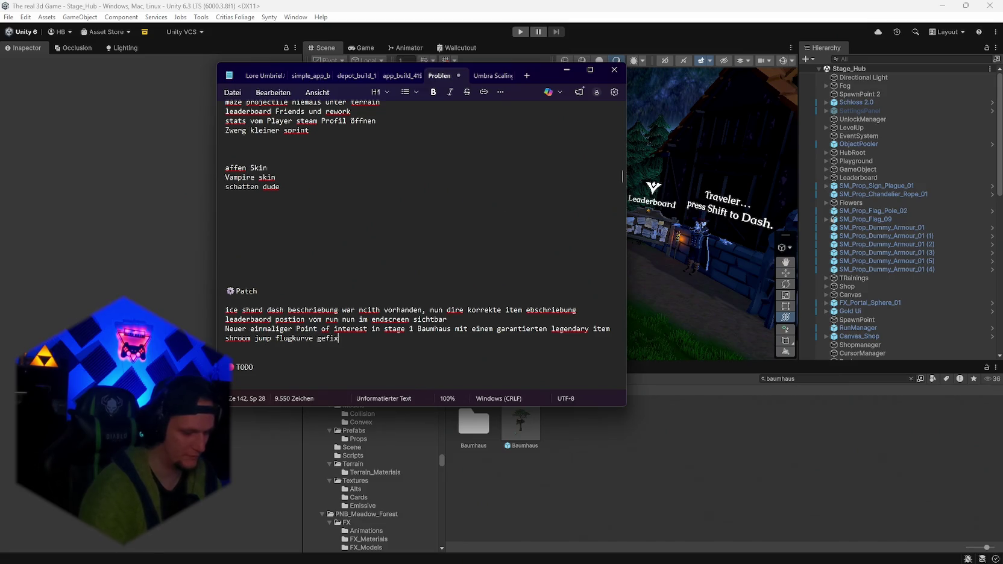
pyautogui.write('xt, nun kein s')
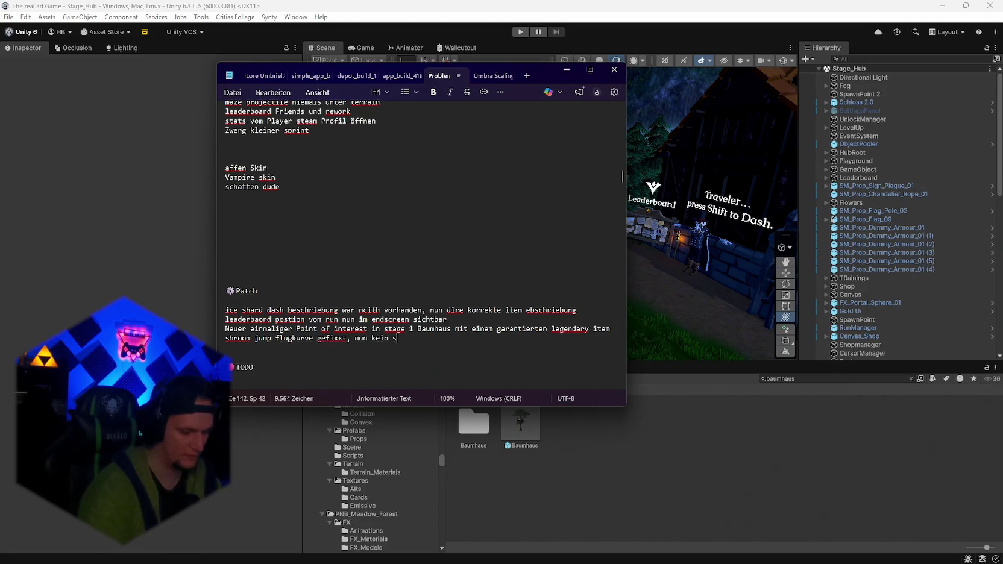
pyautogui.write('tucken im boden in de rcave ')
pyautogui.write('möglich')
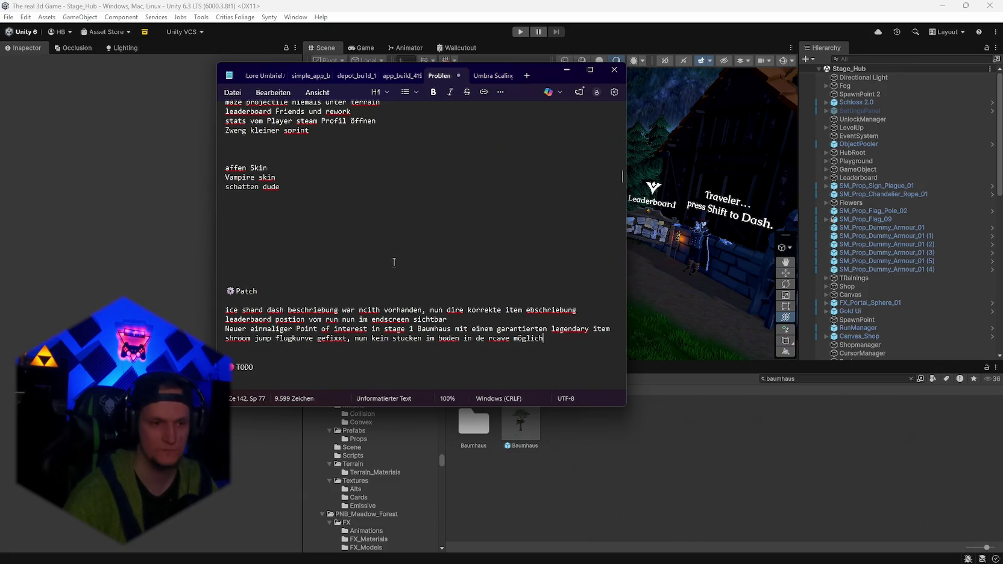
pyautogui.moveTo(555, 339); pyautogui.dragTo(225, 310)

---*---

Please state how many lines in the listing above hold the string "write", and nothing more.

3